Marco Elver Feb. 19, 2020, 9:21 a.m. UTC | #4
On Wed, 19 Feb 2020 at 06:23, Al Viro <viro@zeniv.linux.org.uk> wrote:
>
> On Wed, Feb 19, 2020 at 12:08:40AM -0500, Qian Cai wrote:
> >
> >
> > > On Feb 18, 2020, at 11:52 PM, Al Viro <viro@zeniv.linux.org.uk> wrote:
> > >
> > > If aligned 64bit stores on 64bit host (note the BITS_PER_LONG ifdefs) end up
> > > being split, the kernel is FUBAR anyway.  Details, please - how could that
> > > end up happening?
> >
> > My understanding is the compiler might decide to split the load into saying two 4-byte loads. Then, we might have,
> >
> > Load1
> > Store
> > Load2
> >
> > where the load value could be a garbage. Also, Marco (the KCSAN maintainer) who knew more of compiler than me mentioned that there is no guarantee that the store will not be split either. Thus, the WRITE_ONCE().
> >

In theory, yes. But by now we're aware of the current convention of
assuming plain aligned writes up to word-size are atomic (which KCSAN
respects with default Kconfig).

>         I would suggest
> * if some compiler does that, ask the persons responsible for that
> "optimization" which flags should be used to disable it.
> * if they fail to provide such, educate them regarding the
> usefulness of their idea
> * if that does not help, don't use the bloody piece of garbage.
>
>         Again, is that pure theory (because I can't come up with
> any reason why splitting a 32bit load would be any less legitimate
> than doing the same to a 64bit one on a 64bit architecture),
> or is there anything that really would pull that off?

==================================================

• ACTIONS TO TAKE:
1. Quote the thread word for word, starting with "In theory, yes." and going on through "with default Kconfig).".
2. In the thread, what convention does KCSAN respect with its default Kconfig?
The lines after the thread are not needed.

==================================================

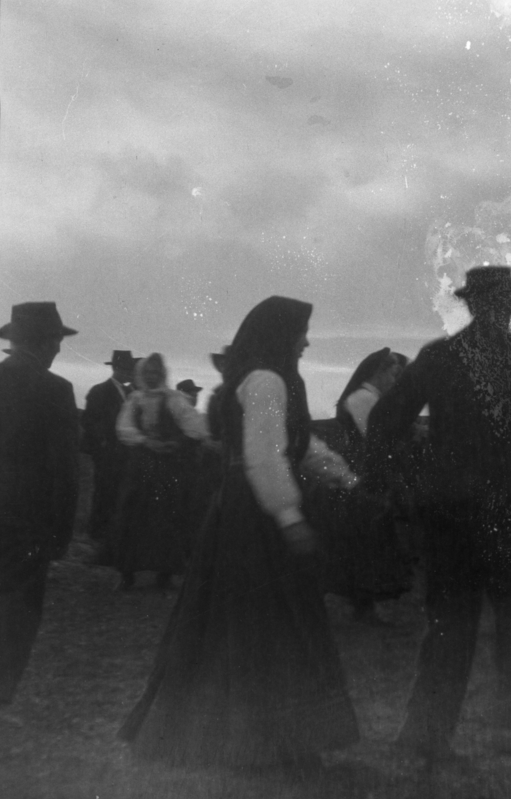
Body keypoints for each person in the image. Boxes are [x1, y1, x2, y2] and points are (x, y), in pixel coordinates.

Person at [119, 296, 359, 772]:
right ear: (280, 335)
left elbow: (295, 444)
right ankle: (264, 741)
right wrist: (289, 517)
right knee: (264, 623)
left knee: (232, 620)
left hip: (235, 513)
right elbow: (265, 456)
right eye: (300, 332)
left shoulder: (247, 381)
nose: (306, 341)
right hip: (256, 517)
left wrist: (342, 475)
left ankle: (242, 737)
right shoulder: (268, 381)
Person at [366, 265, 511, 766]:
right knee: (475, 623)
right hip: (473, 514)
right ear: (476, 304)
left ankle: (468, 734)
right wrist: (415, 483)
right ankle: (445, 735)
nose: (500, 308)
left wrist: (415, 481)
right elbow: (384, 423)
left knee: (507, 622)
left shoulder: (457, 357)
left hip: (478, 512)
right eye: (494, 300)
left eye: (504, 300)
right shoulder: (478, 356)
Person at [0, 303, 80, 703]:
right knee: (18, 608)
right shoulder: (54, 390)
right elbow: (65, 473)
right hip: (25, 521)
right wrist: (61, 533)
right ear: (46, 342)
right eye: (57, 341)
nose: (59, 350)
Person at [316, 348, 413, 624]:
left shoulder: (373, 398)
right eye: (393, 373)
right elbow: (375, 437)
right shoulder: (362, 398)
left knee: (370, 539)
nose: (396, 379)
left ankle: (365, 606)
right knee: (364, 539)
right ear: (379, 372)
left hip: (371, 470)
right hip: (363, 473)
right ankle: (362, 605)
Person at [111, 353, 210, 591]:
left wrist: (175, 444)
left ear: (162, 374)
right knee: (133, 513)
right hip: (142, 465)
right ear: (141, 374)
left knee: (167, 516)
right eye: (148, 372)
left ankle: (165, 573)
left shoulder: (174, 399)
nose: (152, 376)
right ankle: (127, 573)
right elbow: (124, 428)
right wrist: (146, 441)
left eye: (156, 372)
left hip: (168, 465)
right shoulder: (135, 399)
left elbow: (196, 428)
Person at [81, 350, 139, 555]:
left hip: (125, 454)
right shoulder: (99, 391)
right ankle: (97, 534)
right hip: (107, 454)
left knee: (118, 493)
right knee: (103, 492)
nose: (129, 373)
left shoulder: (132, 394)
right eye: (125, 369)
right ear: (115, 369)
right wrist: (103, 445)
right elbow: (90, 421)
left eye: (130, 369)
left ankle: (112, 535)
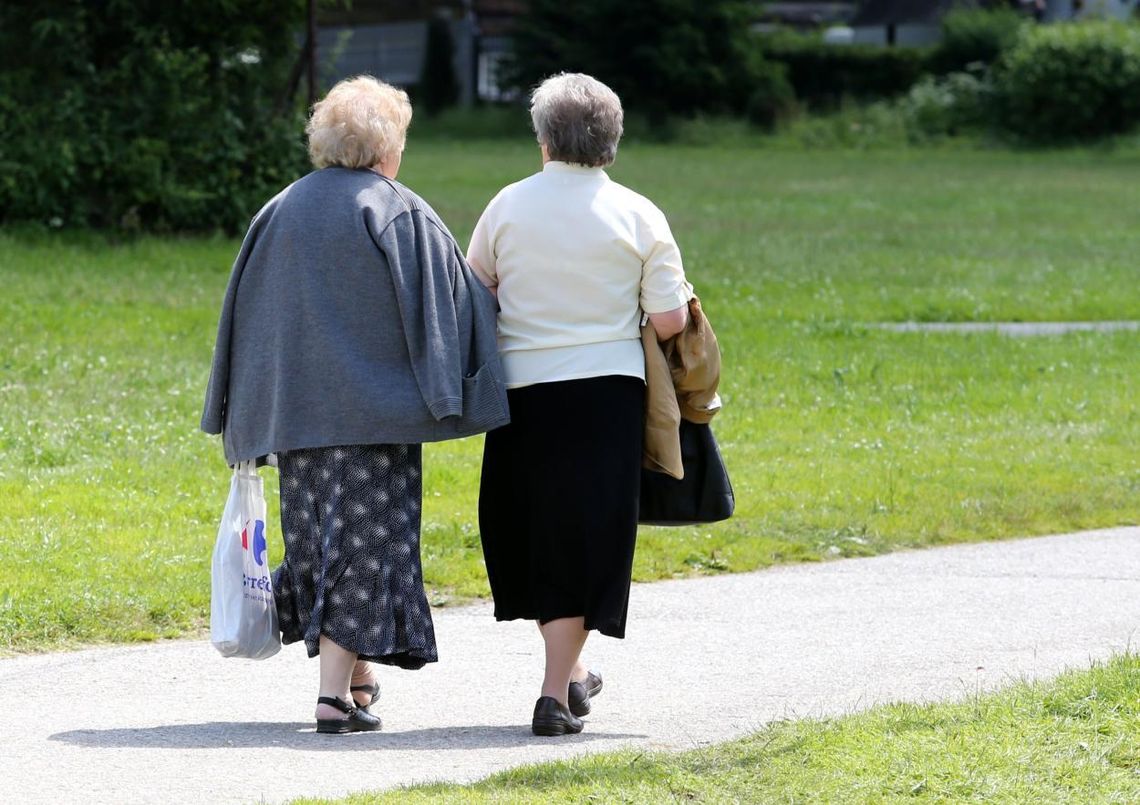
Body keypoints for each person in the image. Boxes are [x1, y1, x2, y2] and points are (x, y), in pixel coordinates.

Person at [201, 75, 508, 735]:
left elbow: (245, 321)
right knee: (365, 549)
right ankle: (332, 696)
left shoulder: (278, 210)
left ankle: (357, 677)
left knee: (318, 545)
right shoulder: (395, 209)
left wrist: (241, 410)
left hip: (295, 419)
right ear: (387, 147)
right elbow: (449, 307)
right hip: (375, 417)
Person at [467, 73, 692, 736]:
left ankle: (566, 677)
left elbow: (477, 290)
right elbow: (672, 319)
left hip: (525, 396)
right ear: (612, 143)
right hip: (607, 396)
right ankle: (556, 695)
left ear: (543, 140)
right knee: (588, 537)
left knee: (541, 534)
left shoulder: (507, 206)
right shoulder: (639, 212)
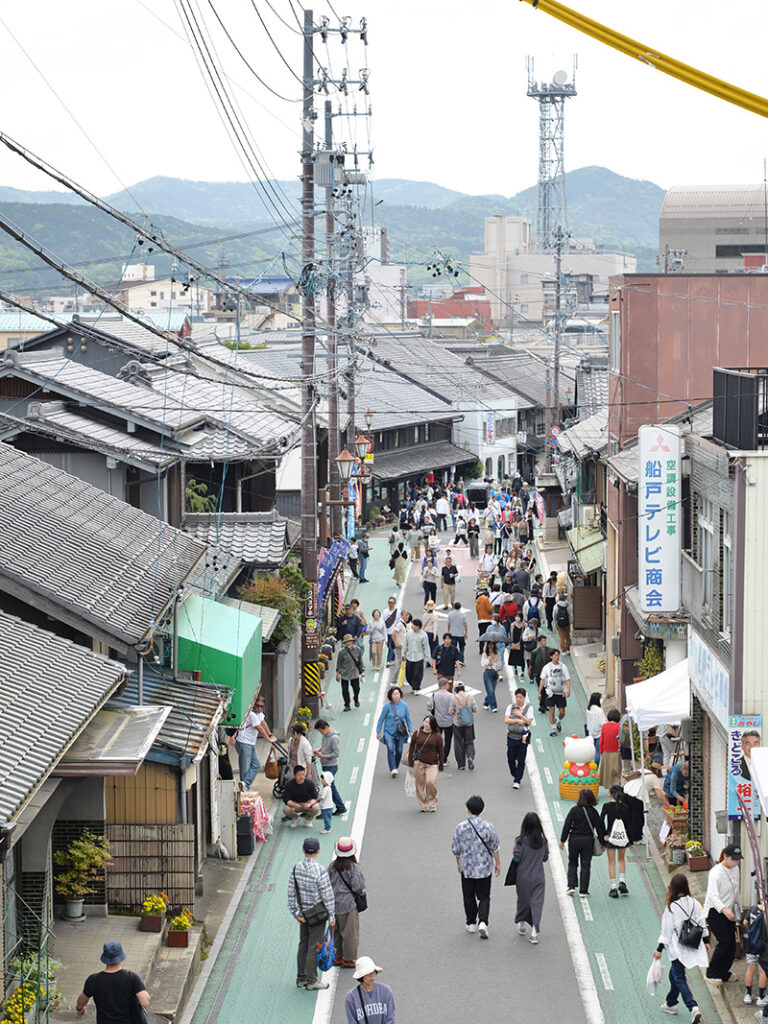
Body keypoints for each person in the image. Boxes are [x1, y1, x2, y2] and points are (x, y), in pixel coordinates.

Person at [654, 873, 707, 1022]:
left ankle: (692, 1006)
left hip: (678, 947)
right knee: (674, 975)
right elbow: (701, 922)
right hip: (692, 943)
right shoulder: (695, 903)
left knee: (679, 977)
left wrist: (659, 949)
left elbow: (666, 930)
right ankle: (671, 1003)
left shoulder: (671, 907)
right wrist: (707, 941)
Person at [288, 835, 336, 991]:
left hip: (302, 914)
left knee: (303, 944)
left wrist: (296, 913)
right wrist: (331, 916)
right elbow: (327, 896)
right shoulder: (320, 870)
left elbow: (291, 895)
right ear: (318, 851)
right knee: (314, 946)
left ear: (303, 850)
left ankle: (301, 978)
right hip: (317, 915)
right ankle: (312, 980)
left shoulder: (296, 868)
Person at [451, 795, 501, 939]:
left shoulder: (460, 827)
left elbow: (456, 848)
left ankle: (471, 923)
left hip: (467, 868)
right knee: (484, 897)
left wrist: (458, 863)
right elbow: (495, 847)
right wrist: (497, 863)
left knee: (468, 895)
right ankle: (483, 922)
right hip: (484, 868)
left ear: (468, 810)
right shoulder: (488, 826)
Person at [76, 941, 150, 1022]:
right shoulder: (131, 978)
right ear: (121, 956)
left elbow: (82, 1000)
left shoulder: (93, 980)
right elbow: (145, 1001)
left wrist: (80, 1009)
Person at [704, 843, 743, 983]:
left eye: (738, 859)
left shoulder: (735, 868)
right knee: (724, 942)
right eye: (734, 859)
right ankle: (712, 973)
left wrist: (738, 908)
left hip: (730, 911)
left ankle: (723, 972)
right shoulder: (716, 873)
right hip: (715, 912)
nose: (736, 862)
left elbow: (736, 890)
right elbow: (713, 896)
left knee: (732, 945)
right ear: (725, 857)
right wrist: (725, 910)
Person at [510, 812, 549, 944]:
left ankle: (521, 924)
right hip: (538, 877)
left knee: (523, 901)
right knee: (536, 904)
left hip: (523, 877)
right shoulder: (543, 842)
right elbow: (545, 858)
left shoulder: (520, 841)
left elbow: (516, 857)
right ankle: (534, 932)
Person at [328, 837, 366, 969]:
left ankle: (337, 957)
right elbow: (358, 887)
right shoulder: (354, 868)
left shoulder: (332, 866)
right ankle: (349, 960)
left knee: (336, 932)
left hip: (333, 903)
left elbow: (327, 881)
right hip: (348, 905)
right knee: (350, 933)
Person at [559, 789, 604, 897]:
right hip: (588, 840)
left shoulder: (574, 810)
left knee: (573, 862)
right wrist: (602, 843)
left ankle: (571, 886)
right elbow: (600, 828)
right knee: (586, 865)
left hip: (574, 839)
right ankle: (583, 891)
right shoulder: (593, 812)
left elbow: (567, 825)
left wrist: (562, 840)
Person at [235, 695, 277, 791]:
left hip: (251, 743)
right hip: (244, 742)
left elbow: (263, 723)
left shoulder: (259, 714)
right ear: (254, 705)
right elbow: (259, 729)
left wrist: (270, 734)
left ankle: (245, 785)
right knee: (245, 769)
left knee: (256, 764)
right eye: (257, 706)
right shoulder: (252, 714)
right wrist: (268, 739)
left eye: (261, 706)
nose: (259, 708)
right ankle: (244, 789)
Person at [601, 784, 634, 897]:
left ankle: (613, 888)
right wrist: (631, 841)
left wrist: (604, 835)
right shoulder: (625, 807)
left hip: (610, 837)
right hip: (622, 837)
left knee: (611, 862)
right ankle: (622, 882)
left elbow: (601, 822)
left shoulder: (606, 806)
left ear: (610, 793)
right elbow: (629, 825)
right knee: (621, 859)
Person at [407, 714, 444, 812]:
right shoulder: (417, 733)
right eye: (425, 722)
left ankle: (432, 802)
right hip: (419, 763)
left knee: (430, 782)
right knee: (420, 784)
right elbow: (411, 747)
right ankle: (423, 803)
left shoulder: (437, 736)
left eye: (429, 723)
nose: (426, 724)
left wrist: (441, 764)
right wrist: (411, 761)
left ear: (433, 724)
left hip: (432, 764)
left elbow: (440, 750)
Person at [344, 957, 396, 1024]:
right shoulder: (351, 997)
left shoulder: (386, 991)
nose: (371, 975)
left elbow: (390, 1017)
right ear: (361, 976)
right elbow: (352, 1021)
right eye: (368, 973)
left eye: (373, 972)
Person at [376, 686, 413, 777]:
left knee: (399, 750)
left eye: (398, 694)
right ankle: (393, 768)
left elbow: (408, 719)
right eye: (394, 694)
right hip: (389, 732)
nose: (396, 696)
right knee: (391, 749)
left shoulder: (404, 705)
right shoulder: (387, 706)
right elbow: (381, 719)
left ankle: (395, 766)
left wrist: (411, 731)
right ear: (391, 696)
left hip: (400, 733)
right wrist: (378, 731)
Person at [313, 719, 347, 814]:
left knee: (329, 787)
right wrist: (319, 749)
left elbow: (336, 753)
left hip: (331, 765)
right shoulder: (325, 735)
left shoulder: (334, 738)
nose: (321, 733)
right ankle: (338, 807)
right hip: (325, 764)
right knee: (330, 787)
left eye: (321, 731)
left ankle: (337, 807)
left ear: (327, 727)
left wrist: (322, 755)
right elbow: (324, 746)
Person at [505, 687, 534, 788]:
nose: (518, 699)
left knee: (521, 759)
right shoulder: (511, 707)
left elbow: (529, 722)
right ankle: (515, 773)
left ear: (524, 697)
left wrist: (520, 715)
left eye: (520, 697)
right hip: (511, 736)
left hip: (523, 737)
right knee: (510, 758)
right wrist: (517, 721)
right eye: (517, 697)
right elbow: (506, 720)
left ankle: (517, 780)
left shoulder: (529, 708)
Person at [539, 649, 571, 737]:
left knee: (562, 712)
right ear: (551, 656)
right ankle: (553, 728)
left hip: (560, 692)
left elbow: (567, 679)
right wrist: (539, 692)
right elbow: (542, 679)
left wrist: (568, 690)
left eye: (558, 655)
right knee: (551, 710)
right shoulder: (547, 667)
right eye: (555, 655)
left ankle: (558, 720)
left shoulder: (563, 667)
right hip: (550, 692)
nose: (557, 657)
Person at [450, 682, 478, 771]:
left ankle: (461, 764)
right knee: (469, 741)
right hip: (469, 723)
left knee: (458, 743)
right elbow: (475, 709)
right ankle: (470, 757)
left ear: (456, 689)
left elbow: (450, 711)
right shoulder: (470, 697)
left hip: (458, 723)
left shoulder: (454, 698)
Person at [428, 676, 456, 759]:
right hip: (449, 721)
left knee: (436, 739)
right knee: (447, 740)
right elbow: (454, 708)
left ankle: (435, 754)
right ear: (446, 685)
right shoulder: (451, 696)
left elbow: (429, 707)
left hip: (437, 721)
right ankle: (444, 758)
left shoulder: (434, 695)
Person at [337, 633, 365, 712]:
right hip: (345, 673)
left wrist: (362, 670)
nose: (348, 643)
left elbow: (360, 661)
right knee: (345, 690)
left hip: (355, 672)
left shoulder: (357, 650)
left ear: (352, 641)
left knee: (357, 688)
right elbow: (339, 663)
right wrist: (338, 673)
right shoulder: (341, 652)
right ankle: (347, 704)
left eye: (349, 641)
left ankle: (356, 699)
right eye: (346, 642)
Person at [403, 617, 431, 693]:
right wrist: (403, 652)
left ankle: (416, 688)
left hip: (419, 657)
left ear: (418, 626)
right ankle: (412, 685)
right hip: (409, 656)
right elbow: (405, 643)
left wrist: (426, 657)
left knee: (417, 673)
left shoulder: (423, 635)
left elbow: (426, 647)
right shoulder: (409, 633)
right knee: (408, 673)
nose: (412, 626)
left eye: (413, 625)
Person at [598, 709, 622, 790]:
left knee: (607, 771)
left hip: (606, 751)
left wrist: (601, 750)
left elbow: (602, 740)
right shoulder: (619, 727)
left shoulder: (604, 726)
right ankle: (616, 787)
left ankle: (609, 787)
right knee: (616, 771)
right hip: (616, 751)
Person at [389, 609, 410, 685]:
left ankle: (402, 679)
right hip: (399, 647)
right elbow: (393, 633)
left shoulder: (404, 623)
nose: (407, 616)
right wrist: (396, 643)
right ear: (402, 615)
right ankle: (394, 681)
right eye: (406, 615)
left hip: (404, 647)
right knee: (399, 664)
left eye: (408, 615)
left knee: (404, 664)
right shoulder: (400, 624)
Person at [480, 641, 502, 713]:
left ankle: (486, 702)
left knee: (491, 690)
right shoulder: (485, 654)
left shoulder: (496, 653)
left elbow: (499, 663)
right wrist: (489, 659)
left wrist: (494, 663)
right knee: (490, 690)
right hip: (487, 673)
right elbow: (483, 664)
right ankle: (494, 706)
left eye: (492, 644)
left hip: (494, 673)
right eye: (489, 644)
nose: (490, 645)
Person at [585, 692, 606, 767]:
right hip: (599, 733)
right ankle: (595, 768)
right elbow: (602, 723)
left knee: (590, 751)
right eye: (601, 698)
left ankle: (588, 767)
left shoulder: (588, 709)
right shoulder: (600, 711)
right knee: (598, 752)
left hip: (591, 733)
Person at [507, 613, 525, 678]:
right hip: (515, 642)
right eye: (516, 616)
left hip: (522, 643)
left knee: (522, 657)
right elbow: (511, 634)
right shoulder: (513, 625)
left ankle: (522, 671)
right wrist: (512, 641)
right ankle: (515, 669)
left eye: (518, 616)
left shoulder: (524, 625)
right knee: (514, 656)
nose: (517, 617)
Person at [383, 597, 399, 667]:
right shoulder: (385, 611)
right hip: (387, 632)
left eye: (391, 602)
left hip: (394, 633)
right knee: (390, 646)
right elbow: (382, 621)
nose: (390, 604)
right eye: (389, 602)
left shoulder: (398, 612)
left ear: (394, 603)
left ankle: (388, 660)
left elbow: (400, 621)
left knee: (390, 646)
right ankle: (392, 658)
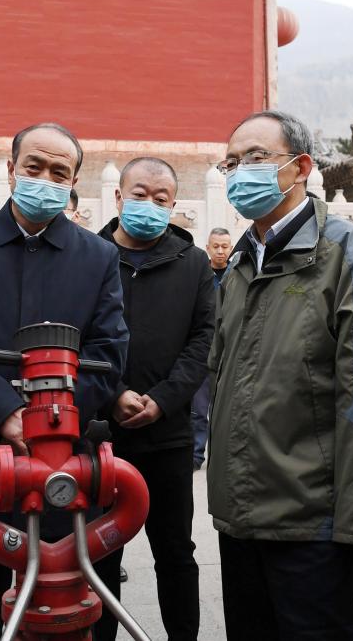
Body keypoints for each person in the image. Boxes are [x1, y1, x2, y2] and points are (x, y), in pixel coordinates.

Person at [0, 121, 129, 640]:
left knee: (62, 619)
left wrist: (48, 422)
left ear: (73, 182)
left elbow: (109, 353)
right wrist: (4, 413)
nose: (45, 179)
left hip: (64, 470)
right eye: (34, 167)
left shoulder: (98, 256)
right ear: (12, 170)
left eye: (60, 172)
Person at [208, 110, 353, 640]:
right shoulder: (239, 263)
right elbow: (222, 376)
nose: (240, 172)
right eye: (231, 163)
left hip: (311, 521)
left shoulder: (348, 255)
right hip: (240, 515)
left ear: (299, 167)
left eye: (255, 158)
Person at [91, 157, 213, 641]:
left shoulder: (193, 263)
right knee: (100, 552)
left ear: (173, 205)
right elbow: (76, 335)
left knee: (176, 552)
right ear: (118, 197)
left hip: (169, 435)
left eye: (161, 199)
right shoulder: (89, 255)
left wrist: (162, 399)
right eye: (139, 195)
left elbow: (204, 340)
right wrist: (114, 393)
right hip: (100, 435)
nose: (149, 205)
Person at [190, 227, 231, 471]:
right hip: (203, 350)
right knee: (198, 409)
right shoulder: (200, 274)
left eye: (224, 246)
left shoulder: (237, 275)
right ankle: (196, 456)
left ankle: (223, 457)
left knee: (226, 408)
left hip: (228, 351)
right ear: (208, 248)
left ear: (231, 248)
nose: (220, 251)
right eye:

==================================================

• YOUR RESPONSES:
1.
In theory, yes. But by now we're aware of the current convention of
assuming plain aligned writes up to word-size are atomic (which KCSAN
respects with default Kconfig).

2. That plain aligned writes up to word size are atomic.